The HDMI port seems to upgrade to using DisplayPort for upstream and keeps HDMI for downstream communication.
I have no idea if this means anything in relation to DDC or I2C, I’m just hoping that someone with deeper knowledge will comment on this with the perfect answer because I see this happening quite often on other articles here on Hackaday.
I don’t understand what you mean by “upgrade to DisplayPort for upstream.” While port compatible with HDMI, I thought the communication method was different between the two, LVDS for DP and TMDS for HDMI? According to Apple’s spec sheet, the HDMI port only produces the TMDS signal and a Thunderbolt adapter is needed for DP but you’re implying that it only outputs DP++ and the HDMI is a simple built in passive/active adapter. If the latter is true, it would seem you’re configuring the wrong signal since DP would implement the i2c with the aux pins and that would be in the video card drivers. I’m not sure this is something you’ll be able to fix but then again, I’m not sure how your app is communicating with the driver in the first place but I’d start looking there. If you can control the pins directly, you could always implement the protocol by bit banging.
” does anyone have any idea what could be going on?”
It’s a fruit brand computer.
Next time just buy hardware that conforms to accepted standards
You probably should talk to the Asahi Linux people at some point, especially Hector Martin and Alyssa Rosenzweig. They’re currently working to reverse-engineer a lot of the low-level OSX display driving stuff (in order to implement a linux display driver) and would probably LOVE to compare notes.

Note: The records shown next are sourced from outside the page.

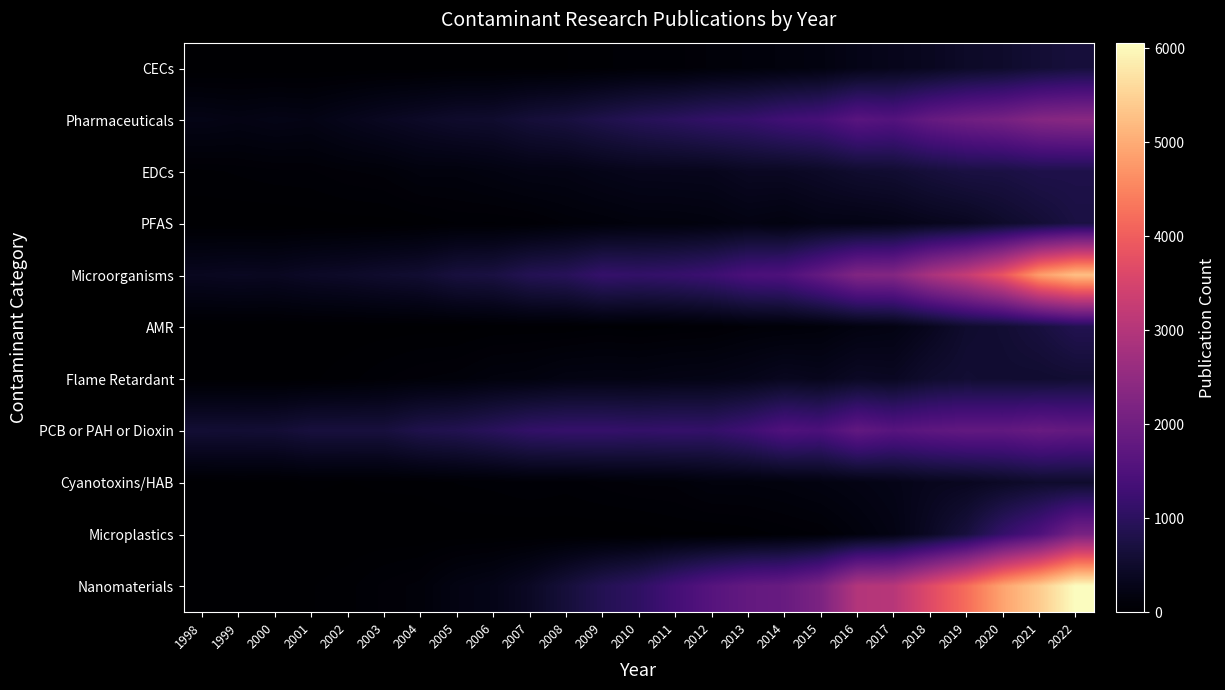

Reading right to left, transcribe all the data shown in this chart.

CECs: 2022=660	2021=591	2020=496	2019=455	2018=367	2017=317	2016=262	2015=181	2014=149	2013=122	2012=101	2011=60	2010=67	2009=39	2008=23	2007=21	2006=16	2005=17	2004=7	2003=8	2002=1	2001=0	2000=0	1999=0	1998=0
Pharmaceuticals: 2022=2375	2021=2312	2020=2102	2019=1996	2018=1836	2017=1567	2016=1655	2015=1375	2014=1300	2013=1157	2012=1102	2011=1003	2010=924	2009=815	2008=695	2007=633	2006=522	2005=503	2004=440	2003=380	2002=310	2001=235	2000=253	1999=224	1998=249
EDCs: 2022=801	2021=804	2020=739	2019=731	2018=654	2017=561	2016=529	2015=449	2014=399	2013=394	2012=326	2011=319	2010=314	2009=279	2008=231	2007=225	2006=187	2005=153	2004=155	2003=105	2002=92	2001=68	2000=64	1999=52	1998=40
PFAS: 2022=733	2021=605	2020=496	2019=377	2018=331	2017=269	2016=241	2015=242	2014=182	2013=215	2012=168	2011=149	2010=146	2009=117	2008=97	2007=56	2006=45	2005=48	2004=25	2003=13	2002=10	2001=6	2000=0	1999=1	1998=5
Microorganisms: 2022=5260	2021=4822	2020=3857	2019=3257	2018=2849	2017=2293	2016=2259	2015=1828	2014=1489	2013=1444	2012=1242	2011=1150	2010=1107	2009=1140	2008=950	2007=896	2006=723	2005=690	2004=559	2003=518	2002=464	2001=434	2000=373	1999=387	1998=364
AMR: 2022=864	2021=692	2020=578	2019=526	2018=349	2017=219	2016=192	2015=122	2014=101	2013=90	2012=54	2011=46	2010=33	2009=45	2008=27	2007=29	2006=27	2005=13	2004=13	2003=9	2002=7	2001=5	2000=2	1999=2	1998=2
Flame Retardant: 2022=575	2021=545	2020=550	2019=576	2018=523	2017=389	2016=413	2015=324	2014=360	2013=288	2012=250	2011=239	2010=216	2009=219	2008=212	2007=164	2006=150	2005=107	2004=94	2003=68	2002=38	2001=19	2000=9	1999=9	1998=7
PCB or PAH or Dioxin: 2022=1810	2021=1881	2020=1774	2019=1791	2018=1725	2017=1629	2016=1789	2015=1449	2014=1524	2013=1279	2012=1121	2011=1142	2010=1117	2009=1146	2008=1142	2007=1104	2006=975	2005=869	2004=819	2003=682	2002=683	2001=683	2000=597	1999=586	1998=592
Cyanotoxins/HAB: 2022=502	2021=507	2020=434	2019=366	2018=339	2017=271	2016=228	2015=191	2014=160	2013=147	2012=149	2011=102	2010=100	2009=81	2008=60	2007=72	2006=56	2005=49	2004=32	2003=29	2002=23	2001=29	2000=17	1999=23	1998=12
Microplastics: 2022=2121	2021=1496	2020=1133	2019=686	2018=416	2017=222	2016=144	2015=72	2014=54	2013=31	2012=18	2011=21	2010=3	2009=3	2008=3	2007=1	2006=4	2005=4	2004=0	2003=2	2002=1	2001=0	2000=0	1999=1	1998=1
Nanomaterials: 2022=6062	2021=5407	2020=4898	2019=4208	2018=3654	2017=3053	2016=2990	2015=2185	2014=1878	2013=1809	2012=1608	2011=1341	2010=1050	2009=887	2008=647	2007=414	2006=266	2005=210	2004=106	2003=78	2002=38	2001=22	2000=14	1999=16	1998=5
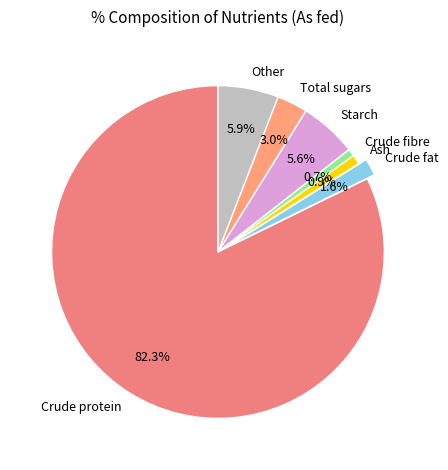

Is the sum of Crude fibre and Crude protein greater than half?

Yes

Very cool, but is there an undocumented API to stop an external display flickering me into a seizure every time I ask my M1 to do anything more strenuous than reading a mouse click….?
Undocumented API changes without warning? It’s almost as if they didn’t document it because it wasn’t stable.
Anyway, you probably shouldn’t change the hardware brightness, you should calibrate and set brightness and contrast once and then leave them. OSX manages colour and if you change the hardware settings the colour will be off. If you really want to change the brightness, isn’t changing the gamma curve the better option?
Well, yes that is recommended for best color rendering when the ambient light in the room is high enough. But when working in dim light, you really need to lower the LED panel brightness to keep your eyes healthy
Alin,
Fantastic write up and app! I’m using it now.